Argentina is a federal republic located in southeastern South America. Argentina, meaning "land of silver," is a rich and vast land—second largest (after Brazil) in South America and eighth largest in the world. Argentina is bordered by the Andes Mountains and Chile to the west. The country is divided into four regions: The Andes, the North, the Pampas, and Patagonia. The people of Argentina are well-educated and 97% of the population can read and write. Argentina is rich in animal species.

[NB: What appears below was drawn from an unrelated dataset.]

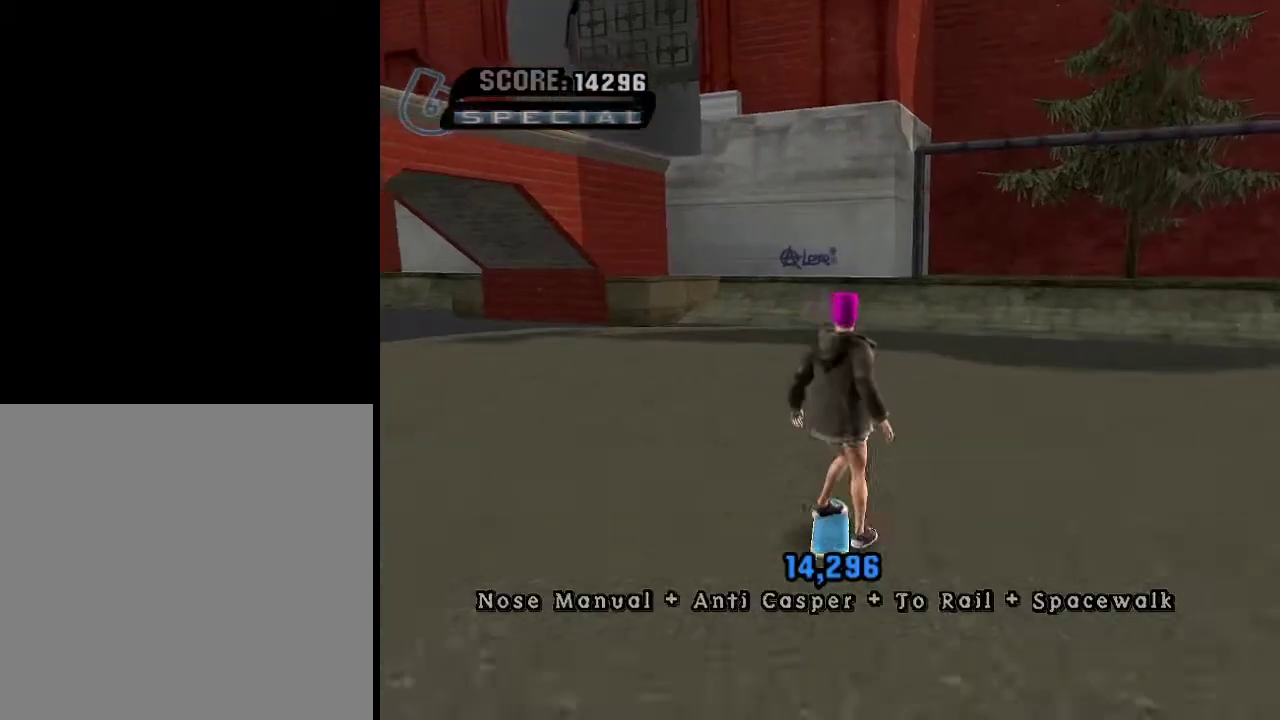
{"buttons": [], "left_stick": "down", "right_stick": "center", "events": []}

Argentina is bordered by the Andes in the west and the South Atlantic Ocean to the east, neighboring countries are Chile to the west, Bolivia and Paraguay to the north, and Brazil and Uruguay to the northeast. It has 3,100 miles (4,989km) of coastline. Its landscape is extremely varied, with the top sub-tropical and sun-baked, and its sub-Antarctic bottom tip glistening with icy waters and glaciers. Argentina’s lowest point is Laguna del Carbón in Santa Cruz Province, sitting 105m (344ft) below sea level.
Argentina's economy enjoys valuable natural resources. It is a leading food producer with large-scale agricultural and livestock industries. The country is pursuing an active foreign policy agenda and represents Latin America in the G-20, together with Mexico and Brazil. Argentina’s economy expanded a remarkable 2.1% in 2015, thus accelerating over 2014’s increase. Early in the twentieth century Argentina had one of the highest per capita GDP levels in the world and the third largest economy in the developing world. Research and development in Argentina are concerned with medicine, nuclear physics, biotechnology, nanotechnology, space and rocket technology and several fields related to the country's main economic activities.